Miguel Tinker Salas (born 1953 in Caripito) is a Venezuelan historian and professor at Pomona College in Claremont, California.
[1] Tinker Salas's research and academic interests include a wide range of topics related to the history of Latin America, and Latino/as within the United States.
Tinker Salas's first book Under the Shadow of the Eagle examines the deep ties that Sonoran society had developed with the U.S. economy by the late nineteenth century, and how “these ties led to increased cultural interaction as well.”[2] Tinker Salas's second book The Enduring Legacy studies the cultural and social legacy of multinational oil companies in Venezuela.

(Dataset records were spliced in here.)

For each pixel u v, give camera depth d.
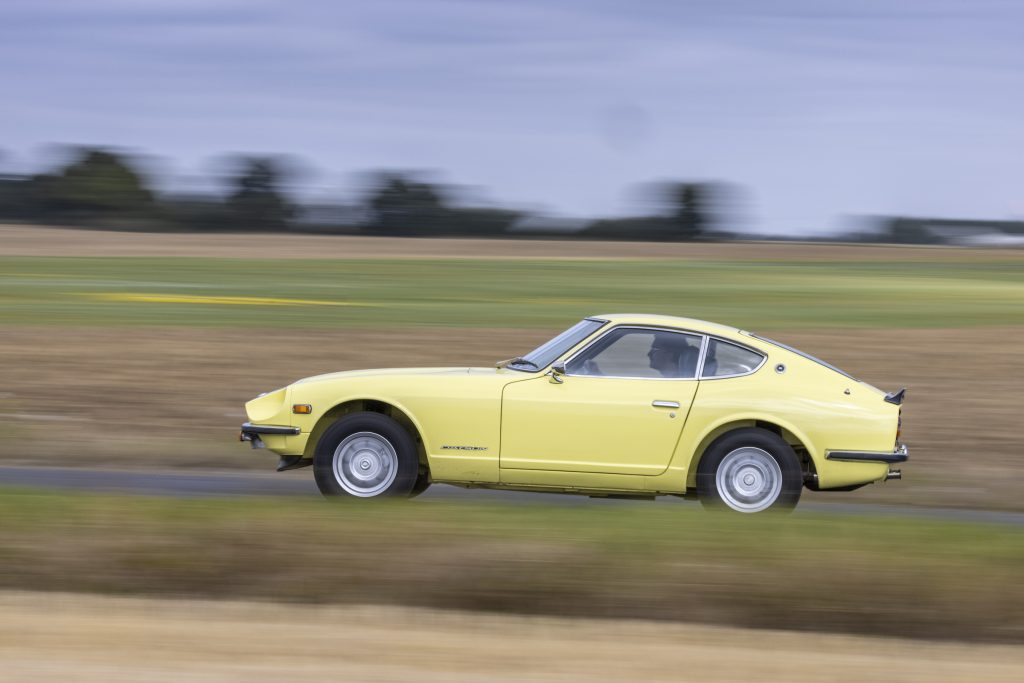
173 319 62.91
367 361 46.09
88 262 136.88
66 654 12.48
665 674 12.34
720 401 19.77
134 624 13.57
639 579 14.59
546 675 12.20
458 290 96.00
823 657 13.15
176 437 29.27
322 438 19.78
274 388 38.91
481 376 20.09
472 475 19.91
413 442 19.80
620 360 20.09
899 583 14.51
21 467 24.78
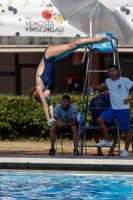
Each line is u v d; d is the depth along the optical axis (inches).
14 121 2007.9
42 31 2487.7
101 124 1331.2
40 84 1250.6
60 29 2485.2
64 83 2783.0
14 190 1002.1
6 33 2488.9
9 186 1039.6
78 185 1050.7
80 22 1515.7
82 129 1406.3
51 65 1256.2
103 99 1418.6
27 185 1048.8
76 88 2773.1
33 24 2485.2
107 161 1181.7
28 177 1132.5
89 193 979.9
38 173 1178.0
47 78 1254.3
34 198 933.8
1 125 2015.3
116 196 952.3
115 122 1396.4
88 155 1393.9
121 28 1449.3
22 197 941.8
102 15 1476.4
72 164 1191.6
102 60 2704.2
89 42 1222.9
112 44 1370.6
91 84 2701.8
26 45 2508.6
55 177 1132.5
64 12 1461.6
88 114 1905.8
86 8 1466.5
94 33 1518.2
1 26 2484.0
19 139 2032.5
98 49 1400.1
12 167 1209.4
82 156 1268.5
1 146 1803.6
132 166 1175.6
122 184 1059.3
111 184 1058.1
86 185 1050.7
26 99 2010.3
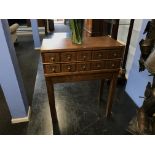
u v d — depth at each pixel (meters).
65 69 1.21
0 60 1.23
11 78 1.34
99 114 1.73
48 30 6.50
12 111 1.53
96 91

According to Marco Cupolo, the book “provides a concise, well-supported background to contemporary oil politics and social conflict in Venezuela.”[3] In 2009, Tinker Salas and Steve Ellner also edited together Venezuela: Hugo Chávez and the Decline of an “Exceptional Democracy.” In 2006, Tinker Salas and Jan Rus co-edited México, 2006-2012: Neoliberalismo, movimientos sociales y política electoral.
His interviews have appeared on local, national, and international radio and television outlets including CNN,[8] Aljazeera,[9] KPFK, PBS Lehr Newshour,[10] Univision, and Telemundo.